The task —
Please pull out every line in the records below that contains the word "candidatura".

Task inputs —
**********

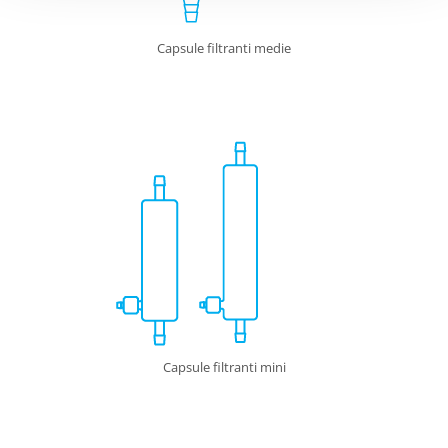
Capsule filtranti medie
Capsule filtranti mini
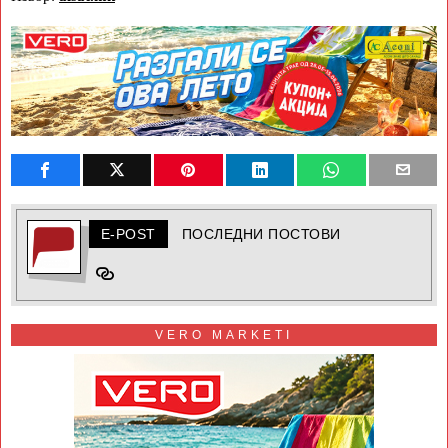
E-POST
ПОСЛЕДНИ ПОСТОВИ
VERO MARKETI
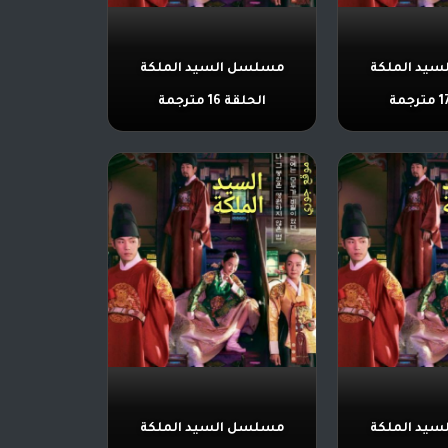
يد الملكة
مسلسل السيد الملكة
الحلقة 16 مترجمة
يد الملكة
مسلسل السيد الملكة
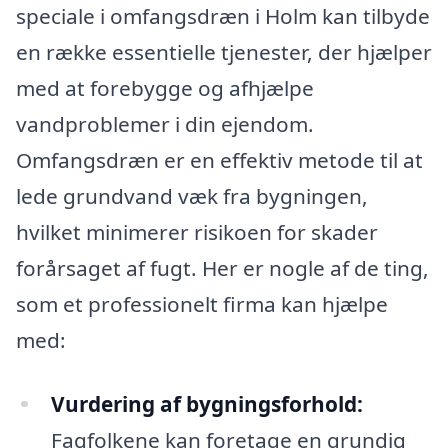
speciale i omfangsdræn i Holm kan tilbyde
en række essentielle tjenester, der hjælper
med at forebygge og afhjælpe
vandproblemer i din ejendom.
Omfangsdræn er en effektiv metode til at
lede grundvand væk fra bygningen,
hvilket minimerer risikoen for skader
forårsaget af fugt. Her er nogle af de ting,
som et professionelt firma kan hjælpe
med:
Vurdering af bygningsforhold:
Fagfolkene kan foretage en grundig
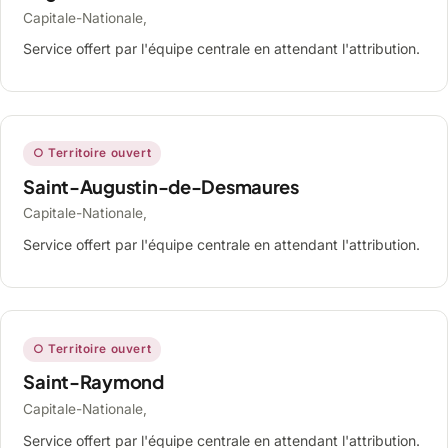
Capitale-Nationale,
Service offert par l'équipe centrale en attendant l'attribution.
○ Territoire ouvert
Saint-Augustin-de-Desmaures
Capitale-Nationale,
Service offert par l'équipe centrale en attendant l'attribution.
○ Territoire ouvert
Saint-Raymond
Capitale-Nationale,
Service offert par l'équipe centrale en attendant l'attribution.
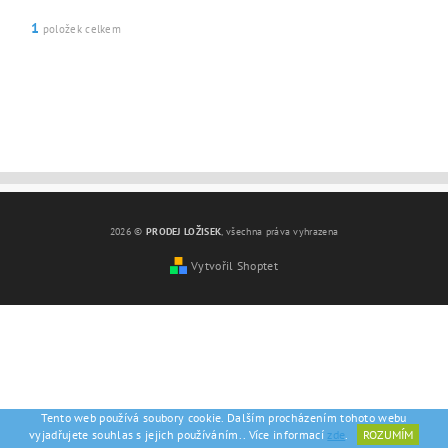
1
položek celkem
2026 ©
PRODEJ LOŽISEK
, všechna práva vyhrazena
Vytvořil Shoptet
Tento web používá soubory cookie. Dalším procházením tohoto webu
vyjadřujete souhlas s jejich používáním.. Více informací
zde
.
ROZUMÍM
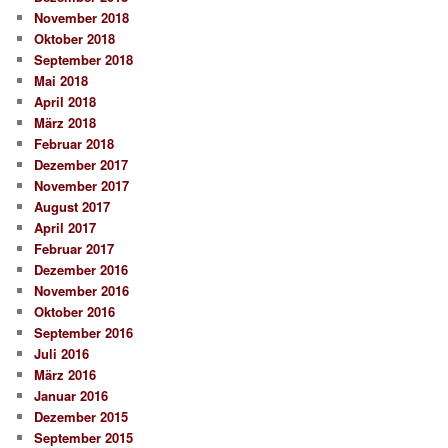
November 2018
Oktober 2018
September 2018
Mai 2018
April 2018
März 2018
Februar 2018
Dezember 2017
November 2017
August 2017
April 2017
Februar 2017
Dezember 2016
November 2016
Oktober 2016
September 2016
Juli 2016
März 2016
Januar 2016
Dezember 2015
September 2015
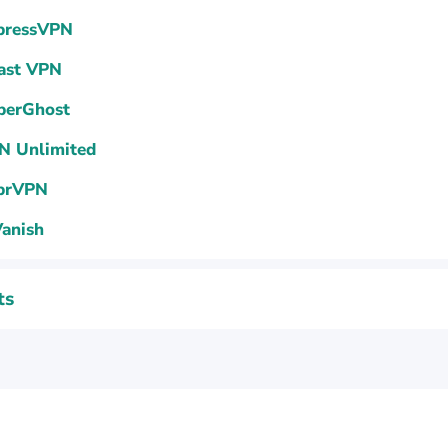
pressVPN
ast VPN
berGhost
N Unlimited
prVPN
Vanish
ts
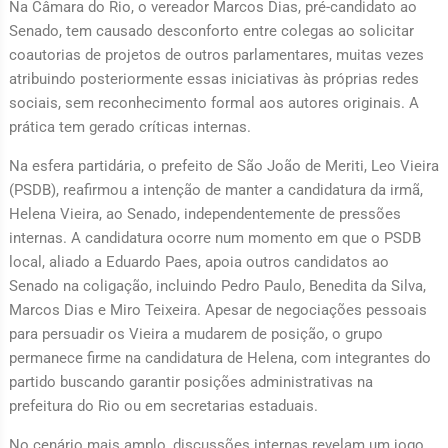
Na Câmara do Rio, o vereador Marcos Dias, pré-candidato ao
Senado, tem causado desconforto entre colegas ao solicitar
coautorias de projetos de outros parlamentares, muitas vezes
atribuindo posteriormente essas iniciativas às próprias redes
sociais, sem reconhecimento formal aos autores originais. A
prática tem gerado críticas internas.
Na esfera partidária, o prefeito de São João de Meriti, Leo Vieira
(PSDB), reafirmou a intenção de manter a candidatura da irmã,
Helena Vieira, ao Senado, independentemente de pressões
internas. A candidatura ocorre num momento em que o PSDB
local, aliado a Eduardo Paes, apoia outros candidatos ao
Senado na coligação, incluindo Pedro Paulo, Benedita da Silva,
Marcos Dias e Miro Teixeira. Apesar de negociações pessoais
para persuadir os Vieira a mudarem de posição, o grupo
permanece firme na candidatura de Helena, com integrantes do
partido buscando garantir posições administrativas na
prefeitura do Rio ou em secretarias estaduais.
No cenário mais amplo, discussões internas revelam um jogo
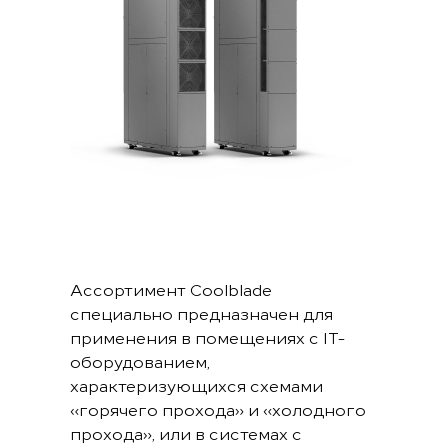
Ассортимент Coolblade
специально предназначен для
применения в помещениях с IT-
оборудованием,
характеризующихся схемами
«горячего прохода» и «холодного
прохода», или в системах с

**********

Exercise output —
(PSDB), reafirmou a intenção de manter a candidatura da irmã,
internas. A candidatura ocorre num momento em que o PSDB
permanece firme na candidatura de Helena, com integrantes do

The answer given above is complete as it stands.